= What the task requires =
Continue the news report on the minimum wage change from its final sentence.

Start of Text provided

The group said it scheduled a meeting with the Social Security Minister on Friday afternoon, but that this was cancelled, so instead "seized an unscheduled five-minute meeting with the Chief Minister in Broad Street to express our real concerns."

As well as asking for a single wage rise to £10.50 rather than a gradual step-up, Chamber also asked for 'offsets' to rise in November.

Announcing the change in plan, Chief Minister Deputy Kristina Moore said it should "give hard-working families the support they need during the cost-of-living crisis", while Deputy Millar said it would also reduce the "admin burden on businesses."

While Chamber CEO Murray Norton said he was "grateful to the Chief Minister and Ministers for listening and accepting" its "sensible proposals" and "acting quickly to rescind" the October rise to £10, he said Chamber could see "no reason" why the rise in offsets could not also be introduced in November alongside the £10.50 wage.

He added that "greater engagement" will be required from Government as it seeks to develop its Government Plan.

Asked whether she had regrets or concerns about the process of setting the minimum wage after having to make changes in short order, Deputy Elaine Millar told Express this morning: "I think 'regret' is the wrong word because what we have – although it may have caused a bit of confusion and concern with business owners last week – what we have is a solution that is better.

"It's certainly better for employers... What we wanted to do was increase the minimum wage more quickly to get it to a higher level and what we've been able to do is bring that forward to November rather than have a small increase in October.

"We've been able to get a bigger increase in November rather than waiting to January so it means people will have more money in their pockets before Christmas, and for the rest of next year."

She continued: "...It's not going to become the norm, I would hasten to add – normally, we have an annual increase, and I know we've done something different this year, but that's entirely to respond to the cost of living crisis that we've all heard so much about and it does impact those on the lowest incomes most badly... So we were keen to do something and I think the outcome is good for everybody."

Not all groups shared that view, however.

End of Text provided
Start of Extracted material

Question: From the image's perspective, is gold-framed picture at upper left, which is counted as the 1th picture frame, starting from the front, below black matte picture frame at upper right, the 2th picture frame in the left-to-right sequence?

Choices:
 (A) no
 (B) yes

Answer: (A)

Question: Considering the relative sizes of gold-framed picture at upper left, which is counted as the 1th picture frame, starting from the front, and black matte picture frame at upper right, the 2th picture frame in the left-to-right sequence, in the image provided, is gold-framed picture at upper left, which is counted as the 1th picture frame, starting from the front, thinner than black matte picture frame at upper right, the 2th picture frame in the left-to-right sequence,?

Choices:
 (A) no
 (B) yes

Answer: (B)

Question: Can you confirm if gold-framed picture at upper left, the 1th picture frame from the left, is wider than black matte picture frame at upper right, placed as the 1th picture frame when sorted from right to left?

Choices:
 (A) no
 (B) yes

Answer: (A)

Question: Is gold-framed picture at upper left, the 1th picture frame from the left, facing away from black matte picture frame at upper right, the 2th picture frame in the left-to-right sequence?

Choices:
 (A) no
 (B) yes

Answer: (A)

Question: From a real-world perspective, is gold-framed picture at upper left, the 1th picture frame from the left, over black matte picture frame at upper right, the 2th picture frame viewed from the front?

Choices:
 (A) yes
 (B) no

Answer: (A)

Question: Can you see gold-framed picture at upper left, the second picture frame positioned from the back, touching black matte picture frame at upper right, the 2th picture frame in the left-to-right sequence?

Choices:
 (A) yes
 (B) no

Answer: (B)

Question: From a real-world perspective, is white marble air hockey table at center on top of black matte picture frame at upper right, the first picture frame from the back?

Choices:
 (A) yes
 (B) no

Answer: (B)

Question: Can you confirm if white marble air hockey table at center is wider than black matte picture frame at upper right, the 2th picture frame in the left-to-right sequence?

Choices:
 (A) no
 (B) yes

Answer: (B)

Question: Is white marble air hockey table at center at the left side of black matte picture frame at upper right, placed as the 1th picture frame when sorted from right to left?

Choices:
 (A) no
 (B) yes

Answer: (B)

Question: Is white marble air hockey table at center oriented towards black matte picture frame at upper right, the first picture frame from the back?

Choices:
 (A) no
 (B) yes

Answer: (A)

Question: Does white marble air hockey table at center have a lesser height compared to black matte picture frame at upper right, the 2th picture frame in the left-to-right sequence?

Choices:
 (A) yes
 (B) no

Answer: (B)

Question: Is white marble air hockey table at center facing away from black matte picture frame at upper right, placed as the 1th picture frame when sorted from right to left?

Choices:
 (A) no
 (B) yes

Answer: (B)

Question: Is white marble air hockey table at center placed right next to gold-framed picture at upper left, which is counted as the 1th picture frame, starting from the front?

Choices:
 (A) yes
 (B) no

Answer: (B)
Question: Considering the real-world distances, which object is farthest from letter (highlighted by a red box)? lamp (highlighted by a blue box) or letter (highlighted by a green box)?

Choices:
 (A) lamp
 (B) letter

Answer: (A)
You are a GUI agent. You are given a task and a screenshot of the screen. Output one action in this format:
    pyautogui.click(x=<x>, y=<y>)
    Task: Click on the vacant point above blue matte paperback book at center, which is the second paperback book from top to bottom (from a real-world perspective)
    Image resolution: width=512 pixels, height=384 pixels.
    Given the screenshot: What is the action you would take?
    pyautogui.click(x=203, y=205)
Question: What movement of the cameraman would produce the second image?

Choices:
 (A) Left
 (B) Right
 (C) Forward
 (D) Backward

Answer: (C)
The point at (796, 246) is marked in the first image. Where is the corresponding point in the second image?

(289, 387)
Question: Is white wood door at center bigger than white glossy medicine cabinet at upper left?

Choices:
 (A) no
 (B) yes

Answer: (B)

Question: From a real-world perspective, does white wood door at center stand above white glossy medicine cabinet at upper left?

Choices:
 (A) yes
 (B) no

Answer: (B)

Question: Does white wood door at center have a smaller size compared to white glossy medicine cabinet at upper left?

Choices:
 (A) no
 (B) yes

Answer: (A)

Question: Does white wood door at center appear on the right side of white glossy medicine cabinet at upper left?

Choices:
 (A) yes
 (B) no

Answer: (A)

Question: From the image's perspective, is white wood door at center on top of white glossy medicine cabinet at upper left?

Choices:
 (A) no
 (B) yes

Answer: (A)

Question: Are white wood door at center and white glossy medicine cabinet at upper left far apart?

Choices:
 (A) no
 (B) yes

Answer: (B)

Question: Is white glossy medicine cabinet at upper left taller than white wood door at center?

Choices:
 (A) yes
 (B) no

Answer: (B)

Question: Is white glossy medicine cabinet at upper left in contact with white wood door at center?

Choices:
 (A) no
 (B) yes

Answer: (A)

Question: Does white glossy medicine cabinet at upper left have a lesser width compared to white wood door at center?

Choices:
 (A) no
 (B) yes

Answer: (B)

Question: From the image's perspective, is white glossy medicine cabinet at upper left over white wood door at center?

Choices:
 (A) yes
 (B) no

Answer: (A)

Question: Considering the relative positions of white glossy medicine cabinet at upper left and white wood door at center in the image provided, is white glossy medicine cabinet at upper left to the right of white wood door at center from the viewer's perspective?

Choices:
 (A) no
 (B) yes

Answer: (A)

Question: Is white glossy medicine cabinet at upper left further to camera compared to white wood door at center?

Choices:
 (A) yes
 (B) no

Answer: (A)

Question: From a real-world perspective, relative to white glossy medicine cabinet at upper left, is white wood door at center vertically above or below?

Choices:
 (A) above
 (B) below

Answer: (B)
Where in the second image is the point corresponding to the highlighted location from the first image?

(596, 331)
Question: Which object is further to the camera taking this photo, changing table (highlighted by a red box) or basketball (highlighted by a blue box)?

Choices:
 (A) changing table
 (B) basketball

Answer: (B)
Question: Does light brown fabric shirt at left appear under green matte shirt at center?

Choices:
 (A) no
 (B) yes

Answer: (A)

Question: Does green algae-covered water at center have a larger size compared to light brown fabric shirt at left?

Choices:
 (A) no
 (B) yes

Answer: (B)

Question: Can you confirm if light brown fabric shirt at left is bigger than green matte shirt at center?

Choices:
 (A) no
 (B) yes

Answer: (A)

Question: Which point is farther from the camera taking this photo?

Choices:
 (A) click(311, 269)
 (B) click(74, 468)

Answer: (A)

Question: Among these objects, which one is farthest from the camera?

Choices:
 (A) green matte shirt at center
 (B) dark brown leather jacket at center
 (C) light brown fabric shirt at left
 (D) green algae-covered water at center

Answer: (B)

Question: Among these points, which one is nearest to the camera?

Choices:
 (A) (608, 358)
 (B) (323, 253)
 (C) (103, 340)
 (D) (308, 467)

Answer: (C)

End of Extracted material

= Answer box =
While the Chamber of Commerce was partially satisfied with the change, supporters of the Living Wage – which is currently set at £11.27 per hour, taking into account the wider cost of living locally - have expressed concerns.

The Government had asked the Employment Forum – an independent body tasked with liaising with business groups and recommending a minimum wage – to explore "the question of a rise in short time to the minimum wage target agreed by the previous States Assembly of two thirds of the average median wage" – roughly £10.80.

Caritas Jersey, which administers the Living Wage accreditation scheme in Jersey, said it was "disappointed" that the Government wouldn't be working towards this target.

"In a cost of living crisis, this 30p per hour less is a real hit to those in poverty," Caritas said on Twitter today.

"We call on @GovJersey after this climbdown to assist those in poverty, [especially] those without five years' residency, by supporting mini-budget amendments to extend the Social Security 2% cut to 31 March. Otherwise it's a pay cut for many at most expensive time of year. Please do the right thing!"

JPRestaurants CEO Dominic Jones said: "Yet again @GovJersey fails to implement a minimum wage in accordance with their stated aspirations and despite support of Reform Jersey.

"At some stage we are going to have to 'walk the talk' as we get left behind our EU neighbours' legal minimum wage of 60% of the median wage."

This afternoon, States Members are due to debate the Government's £56m 'mini-budget' proposals, which include various measures to help islanders with the cost of living, and several amendments.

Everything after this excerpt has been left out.